妻にとっては寝耳に水だった
坂口さんには、一緒に暮らす妻の久美子さん(仮名)と、社会人2年目で同居する一人息子の涼さん(仮名)がいました。
久美子さんはこの時期、イヤに熱心にパソコンに向かう坂口さんに不信感を抱いていたそうです。他人を疑うことを知らない無防備な坂口さんのスマホを操り、やがてラインのやりとりから夫の野望を知ることになりました。
もちろん、そば店の開業の話は久美子さんにとっては寝耳に水です。一体何を考えているのか、退職金を全部自分の好き勝手に使おうなんてどういうことなのか、素人がそば店を開くなんてなどとかなりの口論になったそうです。
家計を管理していた久美子さんは、退職金を住宅ローンの完済にあてることを考えていました。当初は繰り上げ返済を考えていたようですが、実際には子どもの教育費の工面で手が回らず、家計はギリギリだったようです。
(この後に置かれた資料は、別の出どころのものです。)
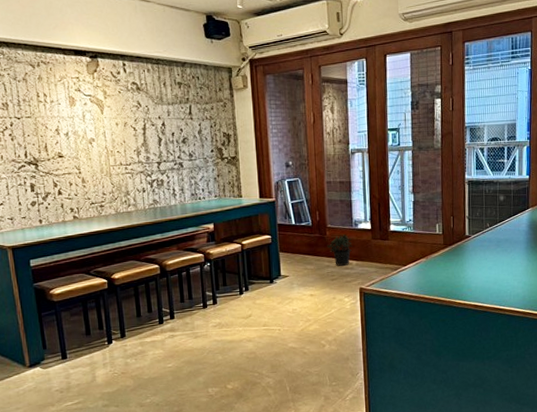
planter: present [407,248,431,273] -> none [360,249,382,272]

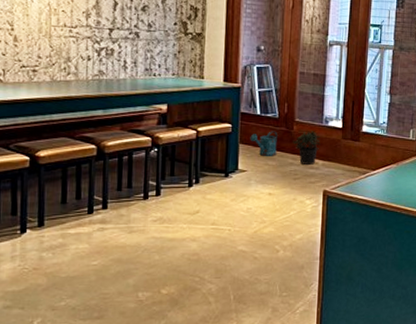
watering can: none [288,238,314,262] -> present [250,131,278,156]

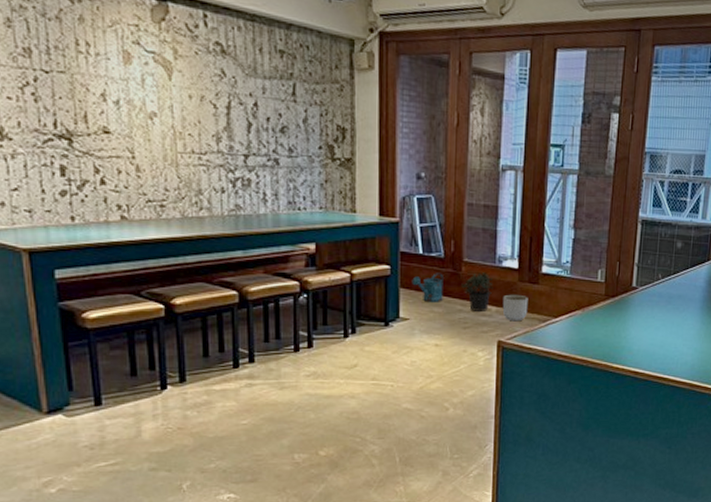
planter: none [328,150,350,174] -> present [502,294,528,322]

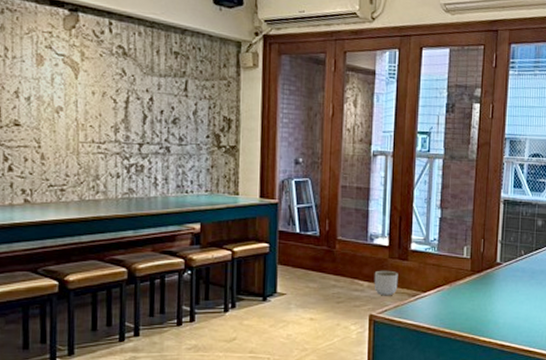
watering can: present [412,273,443,302] -> none [289,250,319,278]
potted plant: present [460,272,493,311] -> none [334,250,365,287]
追い詰められた坂口さんは、いよいよ久美子さんにこう言ってしまったそうです。
「俺だって長い間働いてきたんだ。退職金はそのご褒美なんだから、自分が好きに使ってなにが悪い。蓄えだってあるだろう、それでなんとかするのがおまえの役目だ。」
この言葉に切れた久美子さんは、年金は65歳までもらえない、年金だけでは生活できないなどと反論しましたが、聞く耳を持ってもらえなかったそうです。これを機に「離婚」をほのめかすようになりました。
一方、バレてしまったのだからもう良いだろうと開き直った坂口さんは、開業に関わる資料をリビングに広げ毎日眺めては一人悦に浸っていました。
社会人の息子が父親に警告していたこと
そんな両親を横目で見ていた息子の涼さんからも「客でしか行ったことがないのに、経営しようなんて正気とは思えない。そんなの失敗するに決まってる。目を覚ませよ」などと諭されたことがあったそうです。
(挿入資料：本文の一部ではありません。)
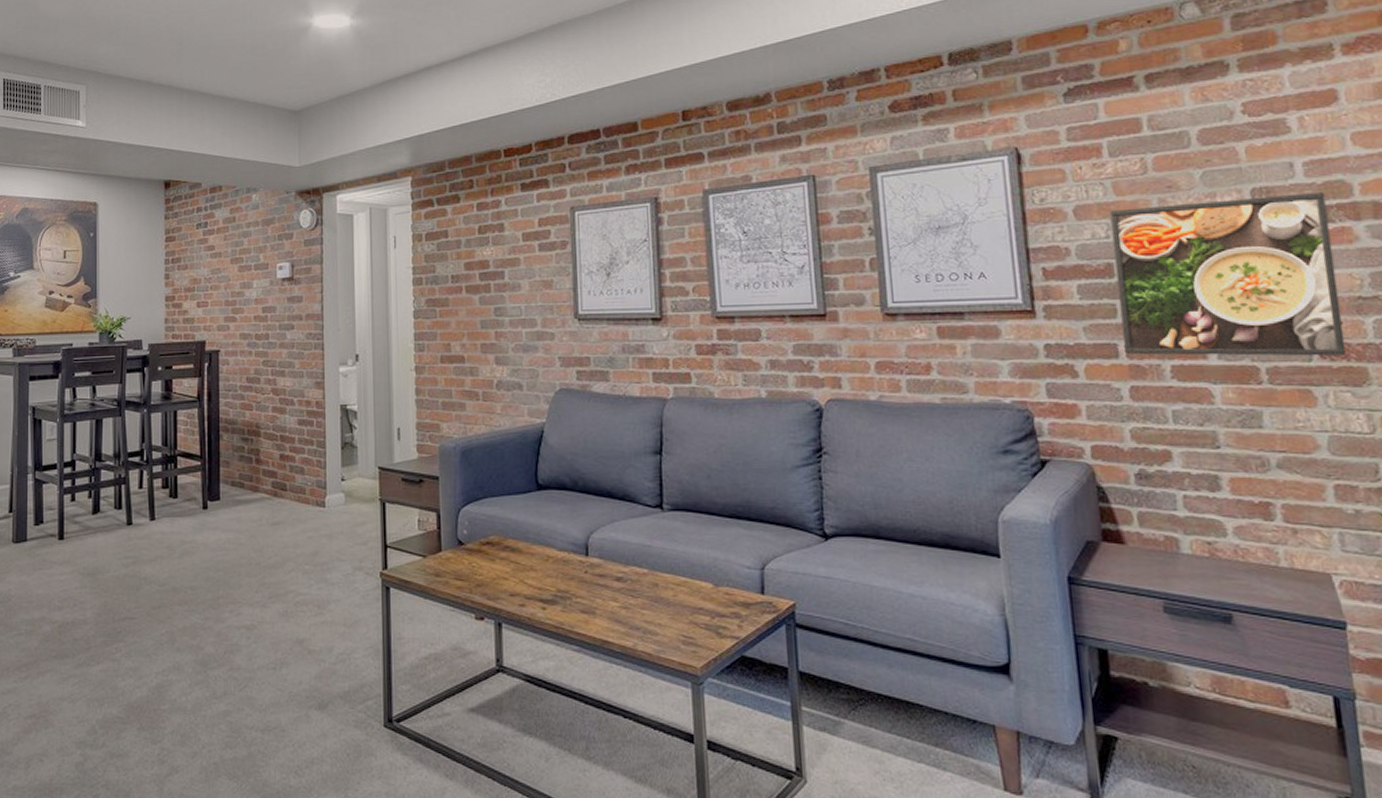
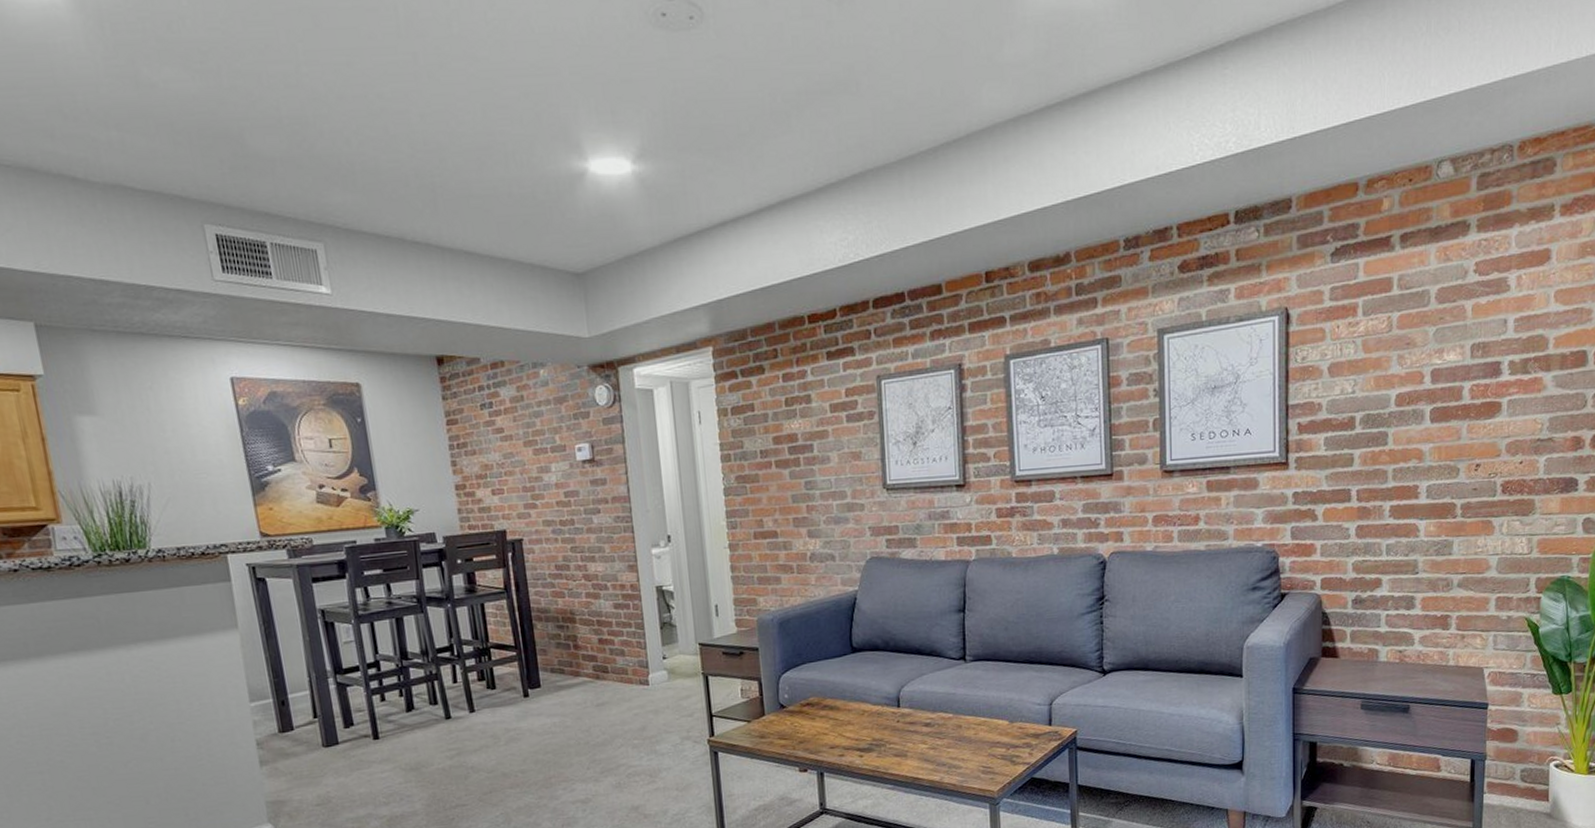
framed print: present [1109,193,1347,356] -> none [1356,347,1527,498]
入社2年目とはいえ、営業の最前線で鍛えられている涼さんの方が、お父さんよりも世の中を見る目はありそうです。そしてなかなかもっともな案も提案していました。
「そば屋の開業って言うけど、実際そば打ちも教室で習っただけなんでしょ。もし本気でそば屋をしたいのなら、定年後は修行をすればいい。アルバイトでもなんでも良いから、そば屋のリアルを経験してみたら」
涼さんからは他にも、自宅通勤をしている間は家にお金を入れることや、母親にパートに出てもらえれば生活はなんとかなること、将来設計はちゃんとプロに相談したほうがいいなどと提案されていたそうです。
とりあえずここで一件落着と思いきや、残念ながら坂口さんは、妻の久美子さんや息子の涼さんの言葉に耳を貸すことはありませんでした。最終的には強行突破でお店を開いてしまったのです。
もしかしたら、昭和の企業戦士でもあった坂口さんにとって、息子からの提言はなかなか受け入れ難いものだったのかも知れません。あるいは父親の威厳を保つためにも引っ込みがつかなかったのかも知れません。